L’impresa che invia i lavoratori in trasferta nell’Unione Europea è obbligata a garantire al lavoratore un trattamento economico non inferiore a quello minimo previsto nella nazione di destinazione.
L’obiettivo è quello di evitare il cosiddetto “dumping sociale”, l’immissione in un mercato di forza lavoro con costi notevolmente inferiori rispetto a quella nazionale.
La retribuzione da applicare è quella prevista dalla legge locale o dai Contratti Collettivi di applicazione generale o obbligatoria.

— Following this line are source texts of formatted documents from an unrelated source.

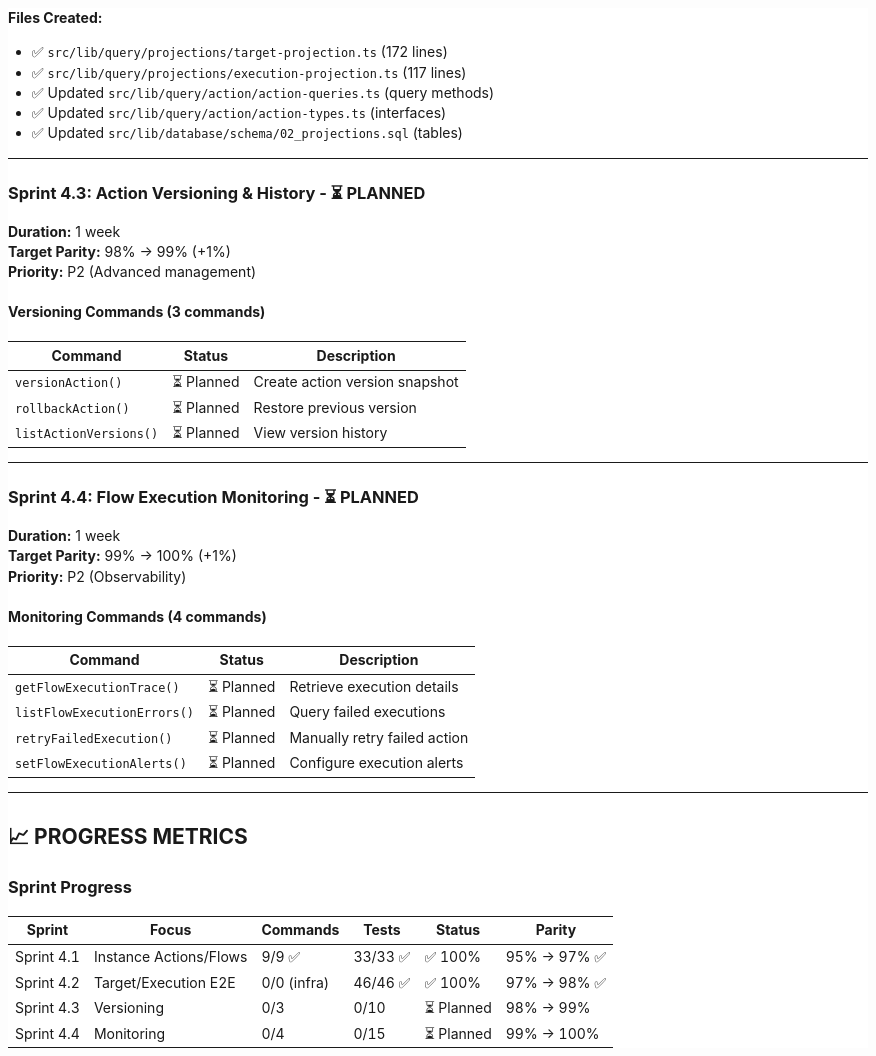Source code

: **Files Created:**
- ✅ `src/lib/query/projections/target-projection.ts` (172 lines)
- ✅ `src/lib/query/projections/execution-projection.ts` (117 lines)
- ✅ Updated `src/lib/query/action/action-queries.ts` (query methods)
- ✅ Updated `src/lib/query/action/action-types.ts` (interfaces)
- ✅ Updated `src/lib/database/schema/02_projections.sql` (tables)

---

### **Sprint 4.3: Action Versioning & History** - ⏳ PLANNED

**Duration:** 1 week  
**Target Parity:** 98% → 99% (+1%)  
**Priority:** P2 (Advanced management)

#### Versioning Commands (3 commands)
| Command | Status | Description |
|---------|--------|-------------|
| `versionAction()` | ⏳ Planned | Create action version snapshot |
| `rollbackAction()` | ⏳ Planned | Restore previous version |
| `listActionVersions()` | ⏳ Planned | View version history |

---

### **Sprint 4.4: Flow Execution Monitoring** - ⏳ PLANNED

**Duration:** 1 week  
**Target Parity:** 99% → 100% (+1%)  
**Priority:** P2 (Observability)

#### Monitoring Commands (4 commands)
| Command | Status | Description |
|---------|--------|-------------|
| `getFlowExecutionTrace()` | ⏳ Planned | Retrieve execution details |
| `listFlowExecutionErrors()` | ⏳ Planned | Query failed executions |
| `retryFailedExecution()` | ⏳ Planned | Manually retry failed action |
| `setFlowExecutionAlerts()` | ⏳ Planned | Configure execution alerts |

---

## 📈 PROGRESS METRICS

### Sprint Progress
| Sprint | Focus | Commands | Tests | Status | Parity |
|--------|-------|----------|-------|--------|--------|
| Sprint 4.1 | Instance Actions/Flows | 9/9 ✅ | 33/33 ✅ | ✅ 100% | 95% → 97% ✅ |
| Sprint 4.2 | Target/Execution E2E | 0/0 (infra) | 46/46 ✅ | ✅ 100% | 97% → 98% ✅ |
| Sprint 4.3 | Versioning | 0/3 | 0/10 | ⏳ Planned | 98% → 99% |
| Sprint 4.4 | Monitoring | 0/4 | 0/15 | ⏳ Planned | 99% → 100% |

Ad oggi non tutte le nazioni hanno previsto una retribuzione minima per Legge ed i Contratti Collettivi, in molti casi, sono obbligatori solo per alcuni settori ritenuti “sensibili”, tra i quali in genere figura sempre l’edilizia e l’impiantistica.
Non è quindi automatico che, quando ci si reca in trasferta in una nazione con standard retributivi più elevati dei nostri, sia necessario riconoscere al dipendente un supplemento sulla retribuzione.
Il mondo delle trasferte dei lavoratori all’estero sta per cambiare
Entro il 30 luglio 2020 stati della UE/SEE devono recepire nei propri ordinamenti la direttiva UE 2018/957, che prevede ulteriori tutele a favore dei lavoratori e conseguenti obblighi per i datori di lavoro che li inviano in trasferta che riguarderanno in particolare l’applicazione dei CCNL locali e di conseguenza la retribuzione minima.
Si prevede che l’applicazione dei livelli retributivi previsti dai Contratti Collettivi locali e parametrati alla qualifica, anzianità, caratteristiche e mansioni del lavoratore sarà quasi generalizzata.
L’arrivo del Coronavirus Covid-19 comporta e comporterà maggiori verifiche
E’ da rilevare che, mentre l’implementazione delle precedenti Direttive in materia di distacco dei lavoratori è avvenuto conritardo ed a macchia di leopardo, le nazioni europee appaiono molto attive nelle fasi propedeutiche al recepimento della direttiva.
E’ quindi ragionevole pensare che anche le nazioni che fino ad oggi non hanno effettuato controlli con sistematicità saranno più attente ed incrementeranno le verifiche.
Le verifiche saranno presumibilmente effettuate già alle frontiere quando le restrizioni causate dalla pandemia di Coronavirus incominceranno ad attenuarsi: già oggi alcune nazioni, come la Francia, consentono l’accesso in pochissimi casi, purchè accompagnato dalla pratica di distacco.
Pianificare i costi prima di programmare la trasferta
Se non ha effettuato uno studio di fattibilità prima di inviare il lavoratore in trasferta e in fase di acquisizione della commessa, il datore di lavoro può incontrare notevoli difficoltà:
- il preventivo lavori non teneva conto dei livelli retributivi più elevati di quelli nazionali, quindi si trova a sostenere maggiori costi e a non realizzare i margini attesi
- non sa come e dove reperire i dati necessari alla corretta determinazione della retribuzione supplementare da riconoscere
Alcuni stati, in modo particolare (ma non solo) quelli conosciuti come “neocomunitari”, quali ad esempio Romania, Bulgaria, Estonia, Lettonia, Lituania, Polonia, Repubblica Ceca, Slovacchia, Ungheria, ecc., pongono minori problematiche.I trattamenti retributivi infatti sono in genere più bassi di quelli vigenti in Italia.
Altre nazioni, come la Svizzera e le nazioni nordeuropee in generale, applicano retribuzioni molto elevate rispetto ai nostri standard. Le retribuzioni francesi e tedesche generalmente non sono un problema se i nostri dipendenti sono tecnici specializzati con retribuzioni che superano i minimi sindacali. Possono però diventarlo se in Italia il dipendente percepisce solo la paga base contrattuale.